Falando de Laúndos, recordo as canseiras em arranjar um espaço para a prática de futebol. Valendo-se, entretanto, da boa vontade do Manuel Coelho que junto à sua residência, à entrada da freguesia pelo lado poente, arranjou uma nesga de terreno (sua propriedade), com um riacho ao lado, para improvisar um campo de futebol, onde a juventude poveira disputava jogos, quantas vezes com forte competição popular. O seu café/bar anexo até servia para reunir os mais interessados na matéria desportiva, para traçar linhas, quantas vezes na companhia (e conselhos) do Padre Dinis Lopes, pároco da freguesia. De entre os habituais presentes, fazia parte um jovem “de vista escanada”, com boas ideias e que além de dirigente da recém-criada Associação Juvenil de Laúndos, fazia parte dos atletas que ajudaram a nascer o atletismo no concelho, em colaboração estreita com o “dono” do café/bar que fez nascer o futebol na freguesia com a denominação de Laúndos Futebol Clube. As reuniões (nos locais próprios) do Plano de Promoção de Atletismo contaram sempre com a presença do atleta/diretor Ismael, portador de fino trato, tornando-se em válido colaborador.
Os tempos, entretanto, foram passando e quanto ao papel do Ismael de Laúndos ficou entregue (e bem) ao José Manuel e ao Porfírio, e depois distribuído por outros fervorosos seguidores. O jovem “de bom trato”, tinha desaparecido. Soube-se depois que o serviço militar o levou para a força aérea, distribuindo a residência por terras de Lisboa e de Leiria, junto às respetivas bases. Apareceu, entretanto, ao convívio da sua aldeia volvidos 17 anos, já “crescido”, ostentando orgulhosamente as divisas de coronel da força aérea portuguesa… na reserva.
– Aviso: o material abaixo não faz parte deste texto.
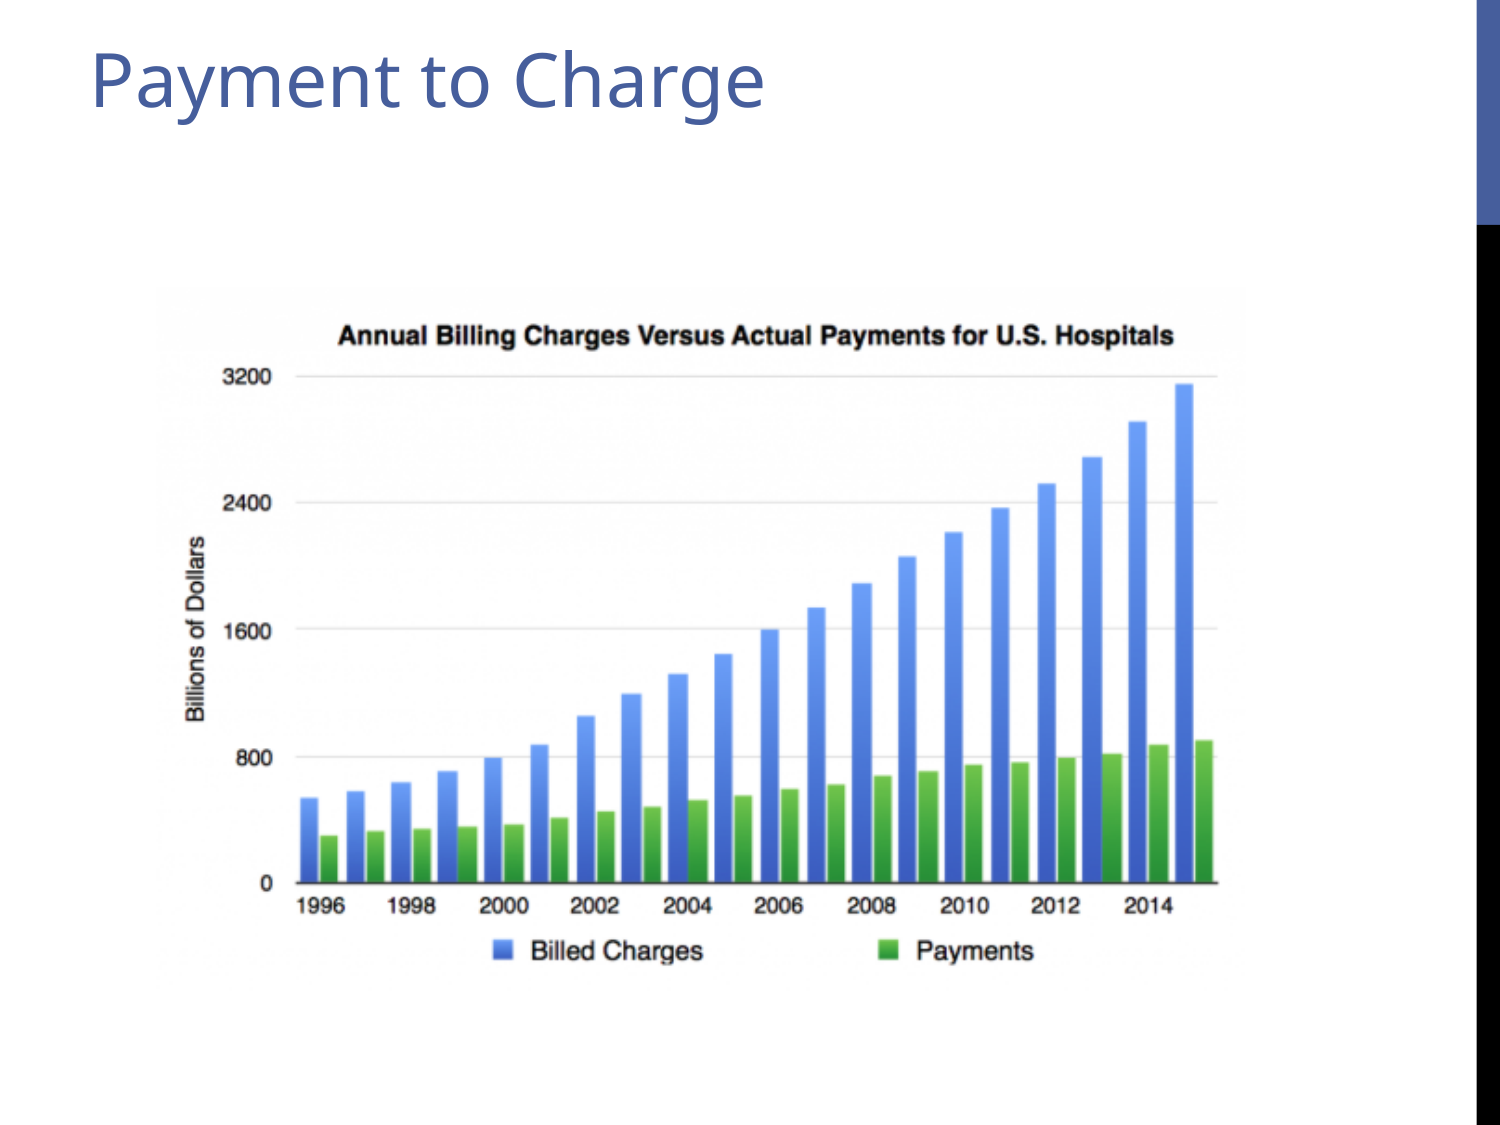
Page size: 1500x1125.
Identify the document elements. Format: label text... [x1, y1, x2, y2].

title Payment to Charge [75, 25, 1025, 250]
picture [154, 287, 1246, 1005]
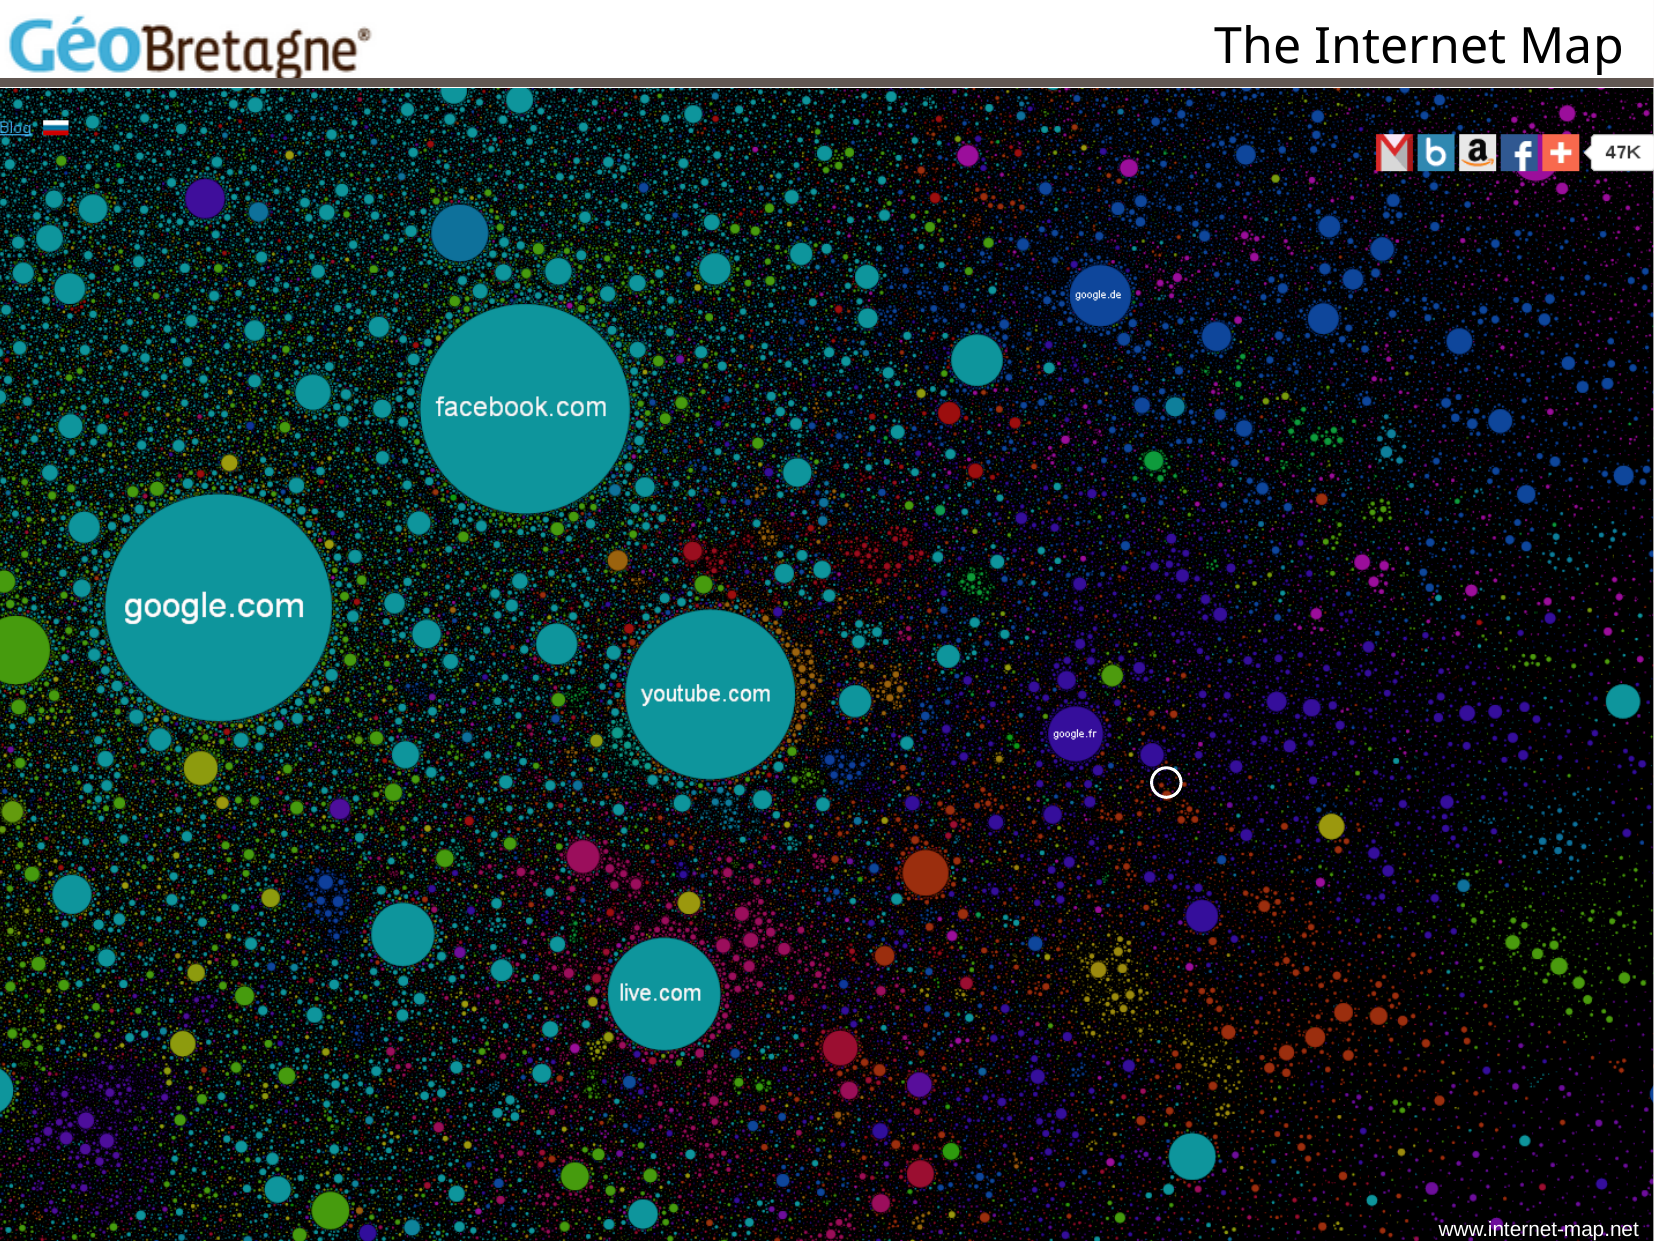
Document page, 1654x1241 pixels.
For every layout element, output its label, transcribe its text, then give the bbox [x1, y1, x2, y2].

picture [0, 0, 383, 78]
picture [0, 87, 1654, 1241]
title The Internet Map [383, 0, 1625, 89]
text_box www.internet-map.net [1328, 1210, 1654, 1241]
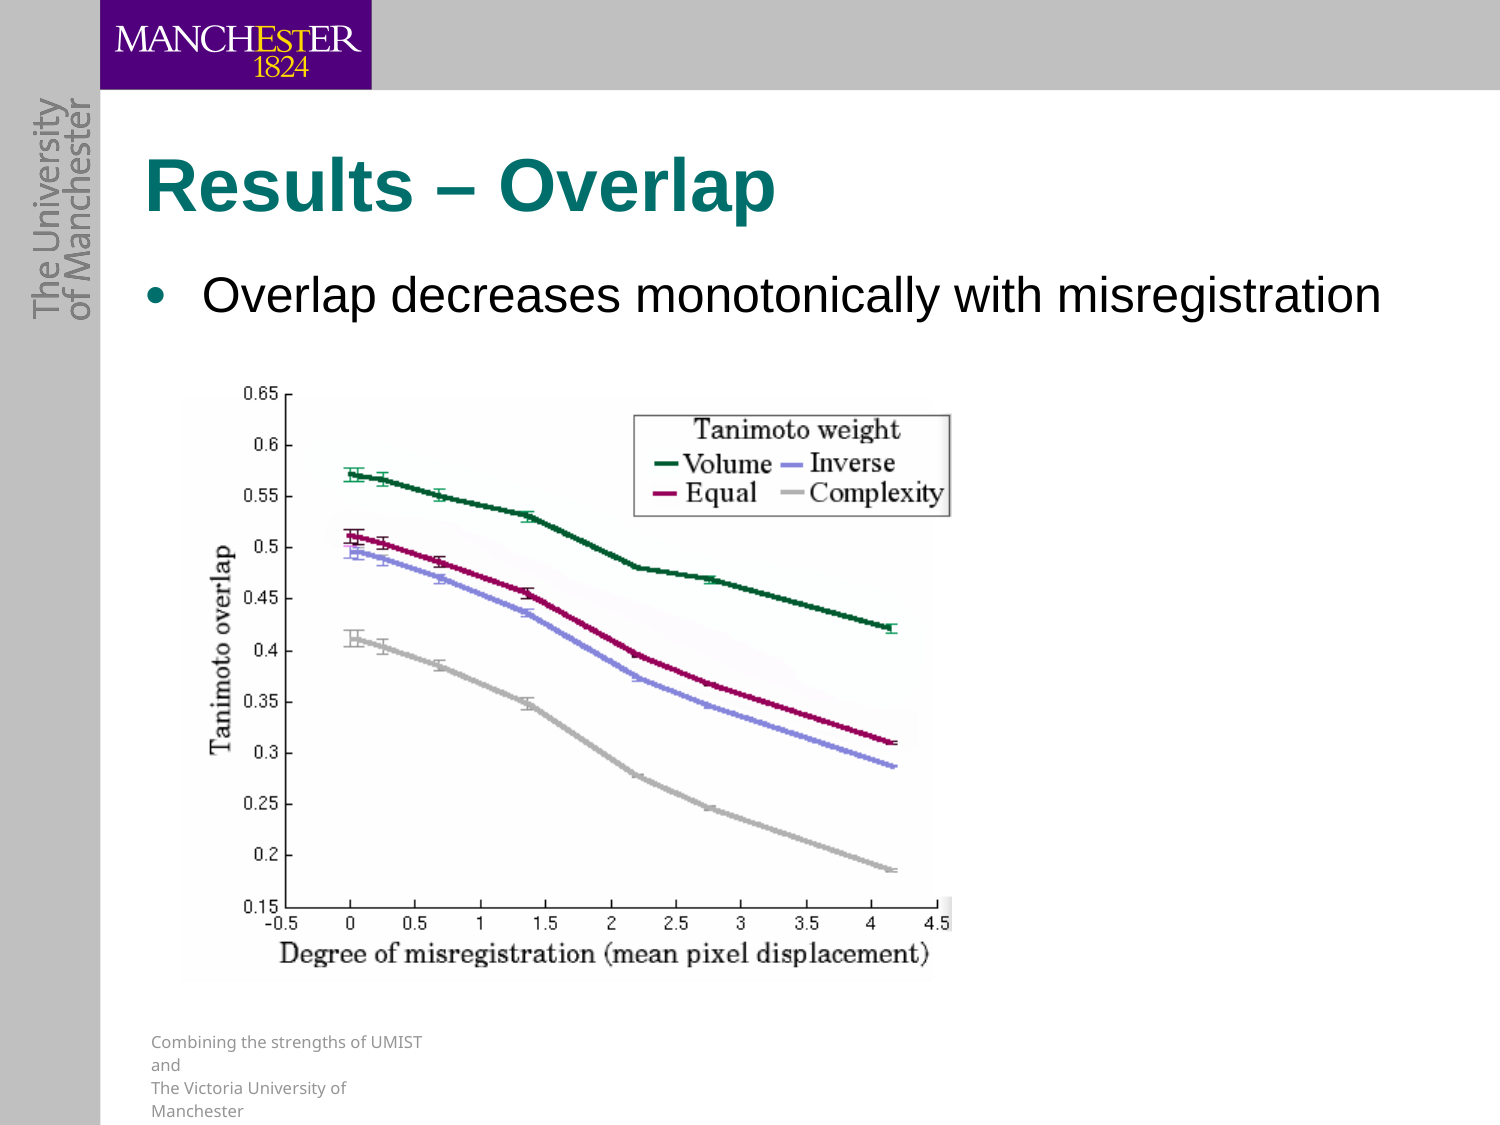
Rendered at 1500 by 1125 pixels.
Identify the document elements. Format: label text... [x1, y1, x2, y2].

title Results – Overlap [129, 120, 1406, 251]
picture [171, 382, 952, 981]
picture [0, 0, 372, 320]
list Overlap decreases monotonically with misregistration [130, 259, 1407, 1012]
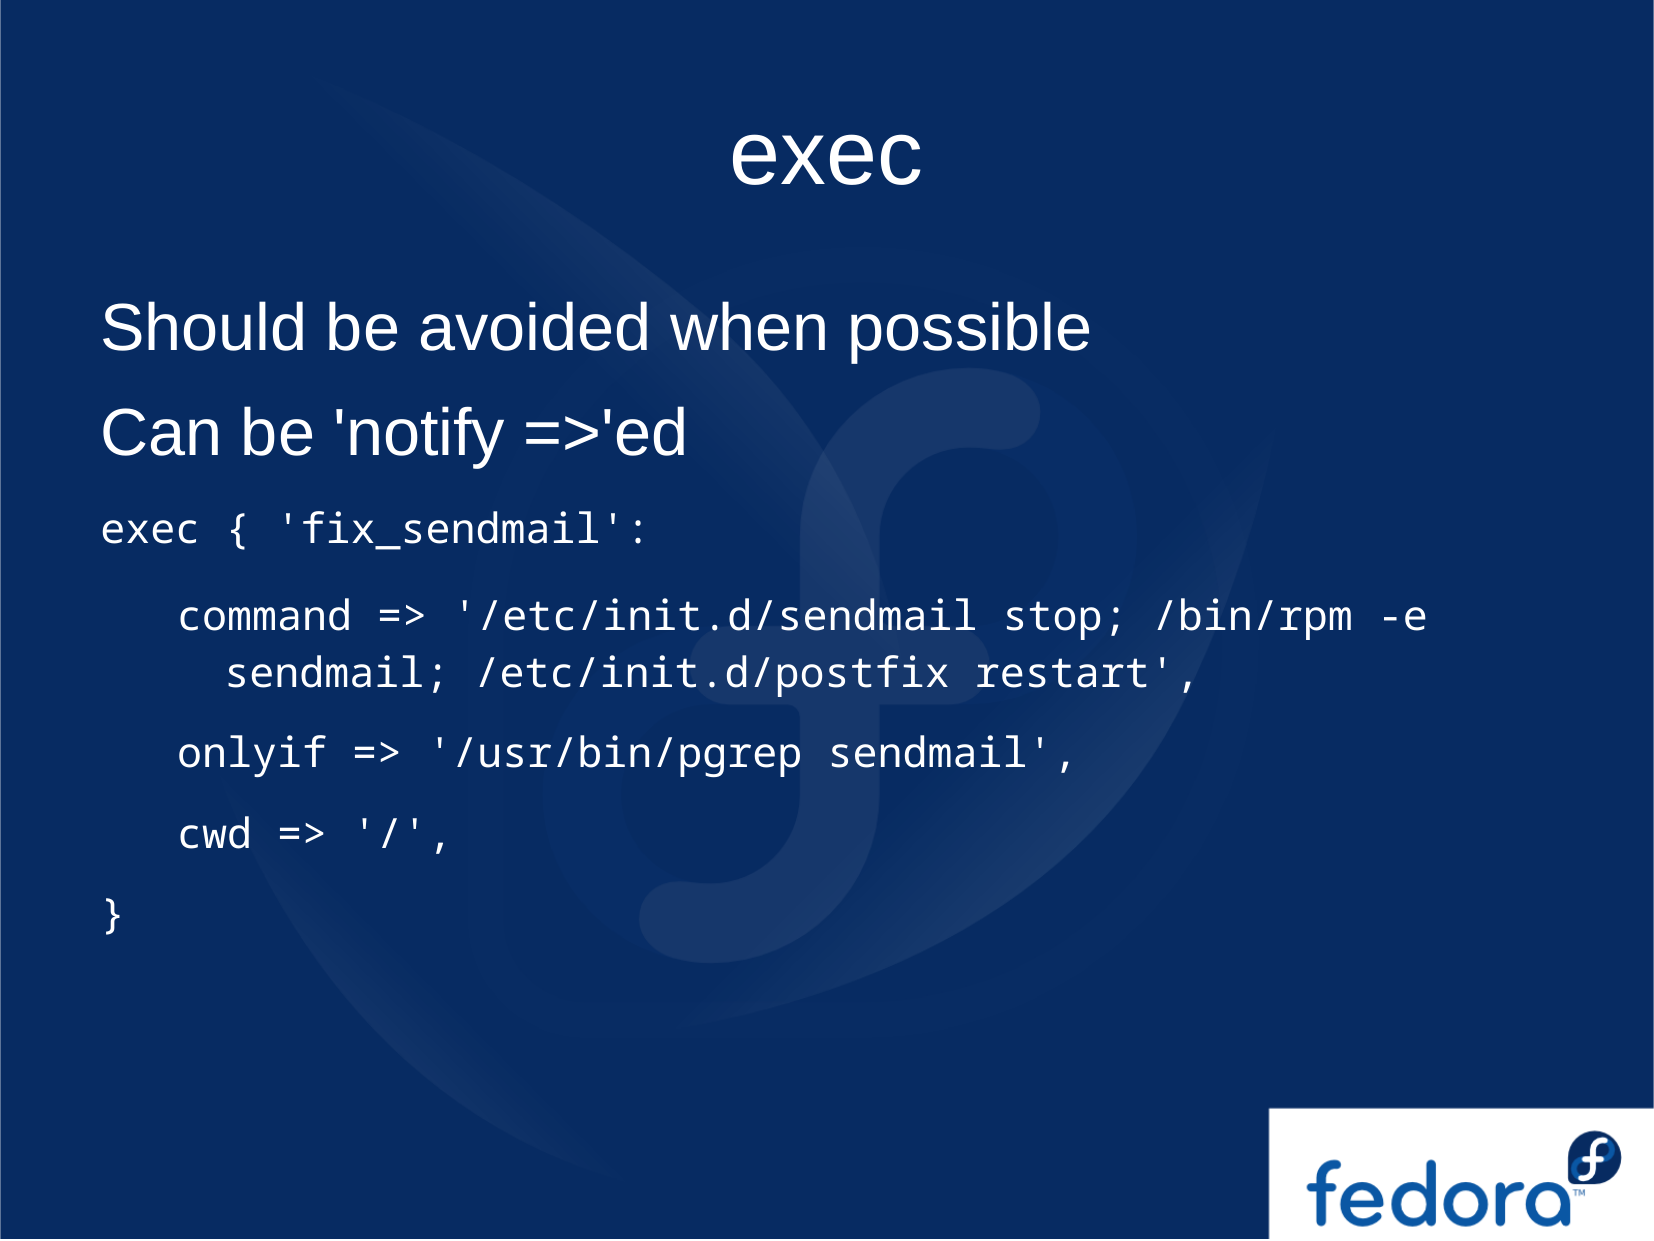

Regressou sempre com a ideia de trabalhar pela freguesia onde nasceu, aparecendo recentemente a público com a criação do Clube de Cultura “Montis Lanutus”, fundado em 20 de outubro e cuja apresentação pública do seu projeto foi feita no passado sábado, dia 10 de dezembro, na sede da Junta de Freguesia onde também se sediou. Interessou-se em dar ao novo pólo cultural o nome da origem da freguesia – Montis Lanutus. E com isso enriquecer o acervo lanutense, que fez da freguesia uma das melhores apetrechadas do concelho da Póvoa de Varzim, em vários níveis.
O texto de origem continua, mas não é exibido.